*Task to carry out:*
In the listing, begin at the line that contains "collectors: R. Vasquez, R." and stop after the line that contains "country: Brazil". Give only those lines again, renaming "collector number" to "field number" and leaving everything else the same.
*** Task data ***
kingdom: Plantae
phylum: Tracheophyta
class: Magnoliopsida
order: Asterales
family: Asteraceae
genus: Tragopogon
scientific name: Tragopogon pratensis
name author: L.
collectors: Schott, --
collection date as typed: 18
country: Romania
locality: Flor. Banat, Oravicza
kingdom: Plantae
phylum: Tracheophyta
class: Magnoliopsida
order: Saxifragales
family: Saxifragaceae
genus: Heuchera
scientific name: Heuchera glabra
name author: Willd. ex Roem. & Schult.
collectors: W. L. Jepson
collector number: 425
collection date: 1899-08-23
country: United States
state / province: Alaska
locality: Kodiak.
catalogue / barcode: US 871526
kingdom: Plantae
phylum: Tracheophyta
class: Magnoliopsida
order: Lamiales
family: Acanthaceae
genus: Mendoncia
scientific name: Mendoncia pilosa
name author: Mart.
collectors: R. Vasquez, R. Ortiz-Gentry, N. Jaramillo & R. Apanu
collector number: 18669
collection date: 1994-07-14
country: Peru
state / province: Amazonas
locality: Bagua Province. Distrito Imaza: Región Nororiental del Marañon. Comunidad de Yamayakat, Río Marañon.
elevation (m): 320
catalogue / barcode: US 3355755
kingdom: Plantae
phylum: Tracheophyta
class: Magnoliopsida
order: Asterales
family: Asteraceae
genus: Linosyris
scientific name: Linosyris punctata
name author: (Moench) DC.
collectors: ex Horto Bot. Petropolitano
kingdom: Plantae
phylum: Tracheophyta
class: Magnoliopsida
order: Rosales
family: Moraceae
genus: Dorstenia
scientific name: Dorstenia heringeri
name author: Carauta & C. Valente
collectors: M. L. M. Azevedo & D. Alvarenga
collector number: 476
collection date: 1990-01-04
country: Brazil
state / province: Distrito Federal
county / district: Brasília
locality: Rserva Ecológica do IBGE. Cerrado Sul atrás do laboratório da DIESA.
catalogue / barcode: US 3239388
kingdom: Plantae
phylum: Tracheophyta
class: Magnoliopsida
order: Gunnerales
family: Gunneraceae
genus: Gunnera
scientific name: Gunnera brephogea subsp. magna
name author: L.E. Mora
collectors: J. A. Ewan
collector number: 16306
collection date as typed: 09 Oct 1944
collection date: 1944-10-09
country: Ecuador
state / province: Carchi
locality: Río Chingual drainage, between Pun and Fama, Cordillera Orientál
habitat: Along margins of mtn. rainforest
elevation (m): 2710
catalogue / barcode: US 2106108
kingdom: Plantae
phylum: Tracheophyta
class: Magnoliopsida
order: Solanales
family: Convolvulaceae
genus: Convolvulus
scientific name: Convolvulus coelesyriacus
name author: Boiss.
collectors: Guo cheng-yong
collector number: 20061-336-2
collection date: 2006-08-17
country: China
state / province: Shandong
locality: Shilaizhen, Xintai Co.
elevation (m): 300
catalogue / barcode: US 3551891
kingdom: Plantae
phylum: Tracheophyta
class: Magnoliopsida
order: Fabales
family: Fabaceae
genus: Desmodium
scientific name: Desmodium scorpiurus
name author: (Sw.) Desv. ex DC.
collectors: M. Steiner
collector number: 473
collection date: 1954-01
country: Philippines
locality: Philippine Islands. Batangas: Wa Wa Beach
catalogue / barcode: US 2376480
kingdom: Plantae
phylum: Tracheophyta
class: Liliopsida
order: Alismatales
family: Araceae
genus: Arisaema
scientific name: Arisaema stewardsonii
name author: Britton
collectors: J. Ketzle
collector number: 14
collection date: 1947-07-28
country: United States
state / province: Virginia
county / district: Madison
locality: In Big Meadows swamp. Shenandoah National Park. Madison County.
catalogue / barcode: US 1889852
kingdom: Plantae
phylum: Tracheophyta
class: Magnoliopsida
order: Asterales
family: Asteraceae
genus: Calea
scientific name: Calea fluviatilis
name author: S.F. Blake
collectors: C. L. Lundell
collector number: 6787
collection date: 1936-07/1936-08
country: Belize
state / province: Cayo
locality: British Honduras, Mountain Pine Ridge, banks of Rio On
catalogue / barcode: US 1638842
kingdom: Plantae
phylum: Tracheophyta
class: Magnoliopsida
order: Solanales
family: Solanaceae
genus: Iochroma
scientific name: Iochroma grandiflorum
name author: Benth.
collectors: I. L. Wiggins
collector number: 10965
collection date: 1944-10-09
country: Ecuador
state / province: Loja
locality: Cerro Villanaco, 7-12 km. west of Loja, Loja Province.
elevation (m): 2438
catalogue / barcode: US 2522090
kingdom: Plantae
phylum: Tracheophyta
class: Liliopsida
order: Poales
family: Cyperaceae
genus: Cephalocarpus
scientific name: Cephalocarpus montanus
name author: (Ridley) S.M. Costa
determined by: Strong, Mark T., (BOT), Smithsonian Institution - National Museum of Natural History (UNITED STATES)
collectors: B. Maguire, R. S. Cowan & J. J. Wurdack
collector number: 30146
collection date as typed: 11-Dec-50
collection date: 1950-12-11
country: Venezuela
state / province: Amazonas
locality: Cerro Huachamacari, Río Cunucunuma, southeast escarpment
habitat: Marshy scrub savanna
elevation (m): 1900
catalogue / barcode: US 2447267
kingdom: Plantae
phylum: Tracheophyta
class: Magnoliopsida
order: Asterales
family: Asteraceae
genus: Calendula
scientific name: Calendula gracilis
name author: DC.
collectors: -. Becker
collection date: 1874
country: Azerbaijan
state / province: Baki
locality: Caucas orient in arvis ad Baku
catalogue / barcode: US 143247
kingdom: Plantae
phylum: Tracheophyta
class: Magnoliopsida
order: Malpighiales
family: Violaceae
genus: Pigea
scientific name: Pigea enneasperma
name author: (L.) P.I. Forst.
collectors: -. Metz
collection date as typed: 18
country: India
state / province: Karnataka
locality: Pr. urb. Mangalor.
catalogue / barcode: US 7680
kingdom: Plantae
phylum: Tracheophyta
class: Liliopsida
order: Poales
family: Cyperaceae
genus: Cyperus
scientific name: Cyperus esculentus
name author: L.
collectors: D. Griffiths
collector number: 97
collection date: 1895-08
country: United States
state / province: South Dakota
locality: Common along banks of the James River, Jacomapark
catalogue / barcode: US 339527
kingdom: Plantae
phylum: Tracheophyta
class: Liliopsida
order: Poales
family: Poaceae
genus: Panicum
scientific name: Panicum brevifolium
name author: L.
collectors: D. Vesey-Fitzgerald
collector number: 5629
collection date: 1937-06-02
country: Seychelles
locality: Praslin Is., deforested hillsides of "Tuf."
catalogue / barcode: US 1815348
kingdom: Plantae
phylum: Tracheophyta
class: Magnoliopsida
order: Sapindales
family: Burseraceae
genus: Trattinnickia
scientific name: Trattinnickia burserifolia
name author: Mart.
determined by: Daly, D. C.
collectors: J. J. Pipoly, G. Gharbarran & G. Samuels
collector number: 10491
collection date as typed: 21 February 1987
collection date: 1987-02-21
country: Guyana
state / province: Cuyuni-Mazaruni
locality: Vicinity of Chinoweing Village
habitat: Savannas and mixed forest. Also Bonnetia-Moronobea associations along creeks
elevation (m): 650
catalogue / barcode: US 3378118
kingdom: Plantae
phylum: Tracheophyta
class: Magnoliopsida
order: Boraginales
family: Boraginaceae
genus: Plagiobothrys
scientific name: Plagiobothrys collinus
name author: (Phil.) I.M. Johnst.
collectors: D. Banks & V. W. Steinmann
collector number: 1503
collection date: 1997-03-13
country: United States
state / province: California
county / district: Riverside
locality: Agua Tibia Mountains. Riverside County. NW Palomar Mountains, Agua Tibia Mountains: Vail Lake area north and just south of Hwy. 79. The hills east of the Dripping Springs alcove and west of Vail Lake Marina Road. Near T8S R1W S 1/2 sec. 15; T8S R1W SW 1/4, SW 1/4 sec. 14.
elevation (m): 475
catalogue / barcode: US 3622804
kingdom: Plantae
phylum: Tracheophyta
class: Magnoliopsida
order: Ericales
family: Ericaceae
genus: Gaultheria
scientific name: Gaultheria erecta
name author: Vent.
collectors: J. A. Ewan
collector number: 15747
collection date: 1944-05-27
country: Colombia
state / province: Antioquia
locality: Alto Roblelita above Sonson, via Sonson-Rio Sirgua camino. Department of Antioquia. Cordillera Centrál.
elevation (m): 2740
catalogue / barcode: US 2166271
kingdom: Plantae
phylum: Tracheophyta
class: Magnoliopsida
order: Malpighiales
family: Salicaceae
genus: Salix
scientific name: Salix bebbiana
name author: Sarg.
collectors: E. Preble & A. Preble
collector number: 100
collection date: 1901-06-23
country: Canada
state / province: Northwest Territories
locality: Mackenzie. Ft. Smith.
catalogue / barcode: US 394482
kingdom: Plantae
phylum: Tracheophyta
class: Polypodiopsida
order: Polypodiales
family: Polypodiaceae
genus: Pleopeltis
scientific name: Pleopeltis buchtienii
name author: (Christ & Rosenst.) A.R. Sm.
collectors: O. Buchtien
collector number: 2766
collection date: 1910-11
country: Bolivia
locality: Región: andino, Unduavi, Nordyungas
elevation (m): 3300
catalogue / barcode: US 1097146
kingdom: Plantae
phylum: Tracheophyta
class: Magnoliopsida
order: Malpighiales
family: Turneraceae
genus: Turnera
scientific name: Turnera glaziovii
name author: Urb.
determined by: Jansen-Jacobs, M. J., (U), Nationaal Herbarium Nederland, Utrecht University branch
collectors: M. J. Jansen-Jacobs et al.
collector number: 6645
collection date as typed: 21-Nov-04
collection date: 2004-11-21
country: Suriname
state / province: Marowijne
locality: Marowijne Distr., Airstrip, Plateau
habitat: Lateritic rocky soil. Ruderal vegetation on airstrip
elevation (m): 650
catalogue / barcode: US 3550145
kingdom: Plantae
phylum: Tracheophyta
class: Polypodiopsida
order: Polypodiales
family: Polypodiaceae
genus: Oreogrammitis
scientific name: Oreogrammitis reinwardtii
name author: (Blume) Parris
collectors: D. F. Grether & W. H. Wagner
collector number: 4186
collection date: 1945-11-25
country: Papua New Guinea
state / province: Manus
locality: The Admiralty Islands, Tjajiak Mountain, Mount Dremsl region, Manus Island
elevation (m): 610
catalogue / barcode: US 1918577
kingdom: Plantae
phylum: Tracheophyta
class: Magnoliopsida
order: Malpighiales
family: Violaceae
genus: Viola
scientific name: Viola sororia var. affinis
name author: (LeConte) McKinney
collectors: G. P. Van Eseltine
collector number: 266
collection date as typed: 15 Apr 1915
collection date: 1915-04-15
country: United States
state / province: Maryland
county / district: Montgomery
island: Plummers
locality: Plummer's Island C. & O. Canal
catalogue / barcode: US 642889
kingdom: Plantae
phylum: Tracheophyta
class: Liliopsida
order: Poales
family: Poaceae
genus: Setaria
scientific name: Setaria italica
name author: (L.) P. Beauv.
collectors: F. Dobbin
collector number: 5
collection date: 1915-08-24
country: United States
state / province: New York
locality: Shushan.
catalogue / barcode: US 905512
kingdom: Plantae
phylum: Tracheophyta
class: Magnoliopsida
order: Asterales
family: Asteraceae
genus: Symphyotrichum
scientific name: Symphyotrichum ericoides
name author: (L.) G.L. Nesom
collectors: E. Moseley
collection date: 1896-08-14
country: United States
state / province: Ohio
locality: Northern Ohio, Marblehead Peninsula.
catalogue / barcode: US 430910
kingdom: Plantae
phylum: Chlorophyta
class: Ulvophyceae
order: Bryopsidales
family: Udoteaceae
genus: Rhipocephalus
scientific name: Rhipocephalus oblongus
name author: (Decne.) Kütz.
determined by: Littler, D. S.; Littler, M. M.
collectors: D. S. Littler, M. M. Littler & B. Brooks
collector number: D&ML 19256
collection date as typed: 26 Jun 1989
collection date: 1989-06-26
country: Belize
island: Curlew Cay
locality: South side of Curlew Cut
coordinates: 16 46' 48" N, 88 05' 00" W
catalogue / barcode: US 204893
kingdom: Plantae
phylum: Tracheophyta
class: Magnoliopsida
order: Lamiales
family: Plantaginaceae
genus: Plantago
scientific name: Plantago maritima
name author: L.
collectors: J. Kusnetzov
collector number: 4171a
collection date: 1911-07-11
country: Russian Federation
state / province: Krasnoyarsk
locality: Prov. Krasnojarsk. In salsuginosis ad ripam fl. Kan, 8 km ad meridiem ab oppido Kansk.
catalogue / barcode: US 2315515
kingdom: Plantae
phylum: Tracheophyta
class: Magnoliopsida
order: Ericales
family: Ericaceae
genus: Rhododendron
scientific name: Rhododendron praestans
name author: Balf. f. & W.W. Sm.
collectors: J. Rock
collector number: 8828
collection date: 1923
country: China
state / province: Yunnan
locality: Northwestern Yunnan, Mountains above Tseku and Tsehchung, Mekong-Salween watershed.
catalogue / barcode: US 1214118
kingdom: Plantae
***
*Solution to the exercise:*
collectors: R. Vasquez, R. Ortiz-Gentry, N. Jaramillo & R. Apanu
field number: 18669
collection date: 1994-07-14
country: Peru
state / province: Amazonas
locality: Bagua Province. Distrito Imaza: Región Nororiental del Marañon. Comunidad de Yamayakat, Río Marañon.
elevation (m): 320
catalogue / barcode: US 3355755
kingdom: Plantae
phylum: Tracheophyta
class: Magnoliopsida
order: Asterales
family: Asteraceae
genus: Linosyris
scientific name: Linosyris punctata
name author: (Moench) DC.
collectors: ex Horto Bot. Petropolitano
kingdom: Plantae
phylum: Tracheophyta
class: Magnoliopsida
order: Rosales
family: Moraceae
genus: Dorstenia
scientific name: Dorstenia heringeri
name author: Carauta & C. Valente
collectors: M. L. M. Azevedo & D. Alvarenga
field number: 476
collection date: 1990-01-04
country: Brazil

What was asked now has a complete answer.